Quando a política privada vira combustível de cena
O anedota de McKellen não é meramente uma brincadeira de bastidor. Ela expõe algo mais profundo sobre como atores de experiência lidam com demandas emocionais abstratas no set. Os Russo pediam “raiva” — um conceito vago demais para ser útil em uma performance — e McKellen, com quase cinco décadas de carreira, sabia que precisava de um alvo específico, algo que gerasse uma reação física e visceral. Escolher Trump, uma figura política contra a qual McKellen já se posicionou publicamente durante seu primeiro mandato por questões relacionadas aos direitos LGBTQ+, funcionou como uma ferramenta prática de trabalho de ator, não como militância filmada.
Este é um detalhe que diferencia profissionalismo de performativismo. McKellen não anunciou sua posição politicamente no set; ele usou-a como instrumento técnico, invisível ao produto final. A piada emerge apenas porque ele escolheu compartilhá-la, não porque a cena transpira ativismo. Magneto em Doutor Destino será visto simplesmente como um vilão poderoso e furioso — não como uma manifestação cinematográfica de crítica ao Trump, ainda que tenha sido alimentada por essa raiva pessoal do ator durante a gravação.
O que isso revela sobre as apostas do filme
A presença de McKellen no elenco de Doutor Destino já sinalizava que os Russo planejam resgatar a profundidade emocional associada aos personagens mutantes da era Fox.
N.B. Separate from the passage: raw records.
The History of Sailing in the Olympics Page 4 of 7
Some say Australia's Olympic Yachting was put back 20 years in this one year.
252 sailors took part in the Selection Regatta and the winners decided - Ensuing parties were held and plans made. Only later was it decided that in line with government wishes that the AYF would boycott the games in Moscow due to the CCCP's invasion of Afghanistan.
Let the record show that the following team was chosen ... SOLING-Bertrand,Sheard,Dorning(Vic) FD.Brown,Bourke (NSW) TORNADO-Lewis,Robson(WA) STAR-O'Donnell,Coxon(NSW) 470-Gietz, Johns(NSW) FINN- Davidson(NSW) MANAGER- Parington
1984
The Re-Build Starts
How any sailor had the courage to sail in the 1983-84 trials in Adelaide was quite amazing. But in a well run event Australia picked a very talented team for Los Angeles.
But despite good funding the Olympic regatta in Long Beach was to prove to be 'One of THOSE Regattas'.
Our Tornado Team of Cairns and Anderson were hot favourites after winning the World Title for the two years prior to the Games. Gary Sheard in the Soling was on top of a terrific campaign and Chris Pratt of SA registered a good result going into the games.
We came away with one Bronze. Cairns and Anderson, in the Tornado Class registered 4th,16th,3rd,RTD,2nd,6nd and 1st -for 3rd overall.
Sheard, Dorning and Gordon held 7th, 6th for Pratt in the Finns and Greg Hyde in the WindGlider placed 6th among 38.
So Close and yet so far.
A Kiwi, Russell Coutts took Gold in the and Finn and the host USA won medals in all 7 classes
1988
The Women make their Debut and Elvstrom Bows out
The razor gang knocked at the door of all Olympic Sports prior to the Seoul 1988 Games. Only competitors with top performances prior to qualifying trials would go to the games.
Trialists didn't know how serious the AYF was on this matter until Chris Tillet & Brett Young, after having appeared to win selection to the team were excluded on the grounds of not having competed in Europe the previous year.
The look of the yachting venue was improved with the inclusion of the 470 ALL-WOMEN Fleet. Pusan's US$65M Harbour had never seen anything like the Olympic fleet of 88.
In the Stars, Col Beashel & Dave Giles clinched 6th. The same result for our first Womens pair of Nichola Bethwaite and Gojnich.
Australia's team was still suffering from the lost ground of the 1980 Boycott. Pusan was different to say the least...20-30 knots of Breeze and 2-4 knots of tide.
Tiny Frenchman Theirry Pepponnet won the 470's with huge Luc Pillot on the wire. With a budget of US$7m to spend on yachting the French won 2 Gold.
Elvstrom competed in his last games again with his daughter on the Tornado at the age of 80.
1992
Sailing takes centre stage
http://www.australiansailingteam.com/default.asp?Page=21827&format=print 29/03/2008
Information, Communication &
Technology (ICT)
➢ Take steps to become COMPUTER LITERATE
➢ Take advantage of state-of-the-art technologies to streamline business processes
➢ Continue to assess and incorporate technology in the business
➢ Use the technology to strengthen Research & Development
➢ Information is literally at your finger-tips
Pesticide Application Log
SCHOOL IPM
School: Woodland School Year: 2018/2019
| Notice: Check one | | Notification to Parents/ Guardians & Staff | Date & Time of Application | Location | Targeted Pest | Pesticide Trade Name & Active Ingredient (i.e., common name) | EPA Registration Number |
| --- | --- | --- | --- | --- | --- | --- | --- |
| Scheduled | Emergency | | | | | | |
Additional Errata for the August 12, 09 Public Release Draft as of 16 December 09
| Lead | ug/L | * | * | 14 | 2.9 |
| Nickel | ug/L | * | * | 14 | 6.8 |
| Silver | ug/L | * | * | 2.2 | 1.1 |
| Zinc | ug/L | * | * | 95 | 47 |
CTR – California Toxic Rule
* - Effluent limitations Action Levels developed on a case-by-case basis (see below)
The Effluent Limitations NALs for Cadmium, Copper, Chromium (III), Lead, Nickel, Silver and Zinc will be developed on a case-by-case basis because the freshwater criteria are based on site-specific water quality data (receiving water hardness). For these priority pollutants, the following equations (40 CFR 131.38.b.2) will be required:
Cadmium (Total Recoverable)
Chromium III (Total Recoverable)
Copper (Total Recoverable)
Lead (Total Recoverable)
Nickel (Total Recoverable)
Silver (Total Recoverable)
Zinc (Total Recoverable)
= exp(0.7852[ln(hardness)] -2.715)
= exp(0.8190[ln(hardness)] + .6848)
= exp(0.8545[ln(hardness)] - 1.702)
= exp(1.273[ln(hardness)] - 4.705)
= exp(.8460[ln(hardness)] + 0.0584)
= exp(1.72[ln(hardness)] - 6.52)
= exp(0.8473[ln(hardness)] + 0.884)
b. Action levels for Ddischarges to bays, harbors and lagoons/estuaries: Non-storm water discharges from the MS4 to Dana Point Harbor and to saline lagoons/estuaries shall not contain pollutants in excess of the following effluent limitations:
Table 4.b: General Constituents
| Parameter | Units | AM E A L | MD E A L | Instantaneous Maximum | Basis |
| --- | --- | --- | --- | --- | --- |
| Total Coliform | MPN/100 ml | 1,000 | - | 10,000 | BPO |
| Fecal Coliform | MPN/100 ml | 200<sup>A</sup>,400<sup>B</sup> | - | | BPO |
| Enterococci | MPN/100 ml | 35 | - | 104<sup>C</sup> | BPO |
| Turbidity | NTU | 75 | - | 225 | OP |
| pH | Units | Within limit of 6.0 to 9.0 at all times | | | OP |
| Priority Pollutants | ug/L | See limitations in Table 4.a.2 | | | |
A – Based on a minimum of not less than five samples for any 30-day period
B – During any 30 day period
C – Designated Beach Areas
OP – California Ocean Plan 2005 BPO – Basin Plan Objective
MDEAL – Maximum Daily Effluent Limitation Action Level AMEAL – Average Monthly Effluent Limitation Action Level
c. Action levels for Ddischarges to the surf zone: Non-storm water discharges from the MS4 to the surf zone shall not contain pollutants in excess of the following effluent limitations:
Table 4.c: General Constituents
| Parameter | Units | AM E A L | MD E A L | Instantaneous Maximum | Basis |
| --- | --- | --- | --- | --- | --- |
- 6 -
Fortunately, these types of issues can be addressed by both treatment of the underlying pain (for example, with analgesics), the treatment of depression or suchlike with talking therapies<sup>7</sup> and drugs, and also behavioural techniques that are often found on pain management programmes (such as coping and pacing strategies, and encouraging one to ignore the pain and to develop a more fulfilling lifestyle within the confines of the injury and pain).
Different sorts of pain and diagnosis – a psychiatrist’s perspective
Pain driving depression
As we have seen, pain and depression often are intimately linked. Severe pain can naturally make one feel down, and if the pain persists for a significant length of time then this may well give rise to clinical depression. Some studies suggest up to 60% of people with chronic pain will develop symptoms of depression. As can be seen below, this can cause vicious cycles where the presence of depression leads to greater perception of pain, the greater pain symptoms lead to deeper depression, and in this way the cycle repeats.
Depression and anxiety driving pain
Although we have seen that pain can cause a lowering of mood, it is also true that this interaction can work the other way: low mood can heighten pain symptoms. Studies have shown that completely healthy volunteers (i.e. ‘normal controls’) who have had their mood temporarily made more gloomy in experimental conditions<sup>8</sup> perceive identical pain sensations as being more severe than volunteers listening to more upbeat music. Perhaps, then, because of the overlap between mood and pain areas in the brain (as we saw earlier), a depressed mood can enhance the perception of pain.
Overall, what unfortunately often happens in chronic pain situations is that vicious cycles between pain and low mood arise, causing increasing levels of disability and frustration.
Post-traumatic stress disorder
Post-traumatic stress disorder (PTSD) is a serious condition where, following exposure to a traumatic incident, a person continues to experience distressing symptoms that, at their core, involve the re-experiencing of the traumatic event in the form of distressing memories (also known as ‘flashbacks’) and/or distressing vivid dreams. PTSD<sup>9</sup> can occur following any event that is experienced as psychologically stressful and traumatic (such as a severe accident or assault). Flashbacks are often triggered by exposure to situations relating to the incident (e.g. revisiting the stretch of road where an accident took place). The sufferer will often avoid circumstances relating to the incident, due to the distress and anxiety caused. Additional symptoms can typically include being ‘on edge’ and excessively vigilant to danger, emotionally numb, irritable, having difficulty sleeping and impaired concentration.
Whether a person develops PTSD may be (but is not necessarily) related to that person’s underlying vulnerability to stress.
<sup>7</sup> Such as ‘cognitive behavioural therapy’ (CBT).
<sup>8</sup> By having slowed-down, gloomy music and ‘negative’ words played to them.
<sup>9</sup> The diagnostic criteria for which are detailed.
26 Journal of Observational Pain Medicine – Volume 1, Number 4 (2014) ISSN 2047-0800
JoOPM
Magneto em mãos de McKellen não é vilão descartável — é arquétipo complexo com duas décadas de história cinematográfica. A exigência dos diretores por “mais raiva” sugere que a sequência quer amplificar conflitos ideológicos, não apenas batalhas espectrais. Quando um diretor pede por um nível emocional mais intenso, está sinalizando que a cena carrega peso narrativo, não é apenas transição visual entre atos.
O elenco confirmado para o filme inclui Patrick Stewart como Professor X, Rebecca Romijn como Mística, Alan Cumming como Noturno e James Marsden como Ciclope — praticamente a escalação dos X-Men originais dos filmes Fox. A dinâmica entre McKellen e Stewart, ambos consolidados em seus papéis antitéticos há mais de duas décadas, carrega uma densidade dramática que produtores iniciantes da Marvel não conseguem fabricar. Os Russo entendem isso e parecem estar dobrando a aposta em antagonismo ideológico profundo, não em poder cósmico vago.
Raiva pessoal e machine dramática
Filmes de maior investimento frequentemente usam técnicas similares — atores canalizando emoções reais para cenas de alta carga emocional. O método de McKellen aqui é uma versão adulta e controlada disso: nem método acting no sentido de Lee Strasberg, nem performance superficial. É simplesmente um profissional que sabe que emoção genérica não funciona na câmera, então precisa de um gatilho específico. O fato de esse gatilho ser político é secundário para a mecânica de trabalho.
O filme será lançado em 17 de dezembro de 2026, com continuação marcada para 16 de dezembro de 2027. Ainda não há data confirmada para as filmagens de Vingadores: Guerras Secretas. As gravações de Doutor Destino terminaram em setembro, e a Marvel mantém segredo sobre detalhes da trama, mas a intensidade pedida em cenas como a revelada por McKellen aponta para um produto que não relega emoção e conflito ao segundo plano, independentemente de quanto espetáculo visual seja necessário para sustentá-lo.